A high point of unintentional comedy is the Iggulden brothers’ suggested reading list for boys. The titles are generally unsurprising—although how Three Men in a Boat makes a list for boys, when there’s apparently no room for Rider Haggard or Poe or Lord Jim is beyond me. (I love Jerome K. Jerome, and Three Men is a hilarious novel. Just not sure that its appeal to boys is quite as wide as some of the other novels mentioned.) But what’s comic about this list is the scale of difficulty, wherein we learn that one need only be a “confident” reader to take on Twain, Kipling, or Orwell, but should be an “accomplished” reader to grasp Stephen King.

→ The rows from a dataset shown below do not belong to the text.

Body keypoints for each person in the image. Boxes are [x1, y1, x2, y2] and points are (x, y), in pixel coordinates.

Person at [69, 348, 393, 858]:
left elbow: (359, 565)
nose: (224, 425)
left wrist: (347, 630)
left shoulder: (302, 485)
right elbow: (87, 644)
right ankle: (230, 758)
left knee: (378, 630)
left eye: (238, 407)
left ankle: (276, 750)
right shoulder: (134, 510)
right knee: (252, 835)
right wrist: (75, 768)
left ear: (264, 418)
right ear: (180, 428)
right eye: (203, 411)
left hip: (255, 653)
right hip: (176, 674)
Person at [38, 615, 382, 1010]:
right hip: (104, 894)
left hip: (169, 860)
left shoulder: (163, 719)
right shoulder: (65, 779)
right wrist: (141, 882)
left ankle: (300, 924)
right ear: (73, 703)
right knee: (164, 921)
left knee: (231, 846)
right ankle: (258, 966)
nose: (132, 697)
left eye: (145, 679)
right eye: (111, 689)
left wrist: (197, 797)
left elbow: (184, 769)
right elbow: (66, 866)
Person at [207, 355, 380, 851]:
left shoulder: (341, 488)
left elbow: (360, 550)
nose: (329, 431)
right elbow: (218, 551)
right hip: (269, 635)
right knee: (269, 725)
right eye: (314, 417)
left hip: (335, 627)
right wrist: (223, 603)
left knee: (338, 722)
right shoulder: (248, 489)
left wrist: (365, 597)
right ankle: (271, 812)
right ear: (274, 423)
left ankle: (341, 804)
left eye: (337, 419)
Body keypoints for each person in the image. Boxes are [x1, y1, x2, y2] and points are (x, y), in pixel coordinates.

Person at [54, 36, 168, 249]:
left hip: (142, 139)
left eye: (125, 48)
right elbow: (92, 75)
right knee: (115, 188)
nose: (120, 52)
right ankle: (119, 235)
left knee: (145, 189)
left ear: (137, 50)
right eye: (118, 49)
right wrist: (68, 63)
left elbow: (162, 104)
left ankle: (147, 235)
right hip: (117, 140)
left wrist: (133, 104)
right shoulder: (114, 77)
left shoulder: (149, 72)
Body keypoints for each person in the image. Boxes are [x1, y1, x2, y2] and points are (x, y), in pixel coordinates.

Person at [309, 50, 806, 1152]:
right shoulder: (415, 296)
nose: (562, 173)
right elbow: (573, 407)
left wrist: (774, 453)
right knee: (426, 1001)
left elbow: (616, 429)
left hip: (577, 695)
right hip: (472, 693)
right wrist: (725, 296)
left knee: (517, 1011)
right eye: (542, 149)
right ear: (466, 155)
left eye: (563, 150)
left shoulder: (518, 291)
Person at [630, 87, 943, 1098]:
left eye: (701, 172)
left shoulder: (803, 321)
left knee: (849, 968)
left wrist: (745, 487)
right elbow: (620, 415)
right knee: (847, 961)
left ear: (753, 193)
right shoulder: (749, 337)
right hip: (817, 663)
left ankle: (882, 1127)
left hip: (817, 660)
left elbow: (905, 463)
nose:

The Dangerous Book for Boys is new in an American edition, the predictable result of its runaway success in England. The revisions are uneven at best. For instance, I’m not sure it will help many American boys to know that “the principles [behind the Panama Canal] are similar to any British canal.” Also, despite brash claims to political incorrectness, it’s clear that the book’s been massaged to forestall critics on the right and left. There’s no Lewis and Clark, almost nothing about the civil war, more or less nothing about nonwhite heroism (except for the Navajo code talkers), no stories about the Old West, and so on. It’s probably slightly churlish to reproach them for omissions—part of the book’s appeal is its manageable size—but it is somewhat remarkable that there’s an oddly-chosen timeline of American colonial history (one in which, curiously, the native American population apparently took no relevant action), but nothing past 1789. To my mind, it would have been better to simply reprint the original than to pander to American readers in this way.


Broadly speaking, I am sympathetic with the aims of The Dangerous Book for Boys. Just about any parent of a young boy has probably muttered in disgust, “he’s a boy, let him play” at one point or another. (Probably while at My Gym, or Gymboree, or at youth sports.) And I genuinely have had a good time talking through some of the illustrations and stories with my son. Having said that, the book’s class and racial politics—the white, middle-class boyhood it lovingly idealizes—range from homogenous to retrograde, which is disappointing, and for which I don’t think that the Igguldens ought be let entirely off the hook.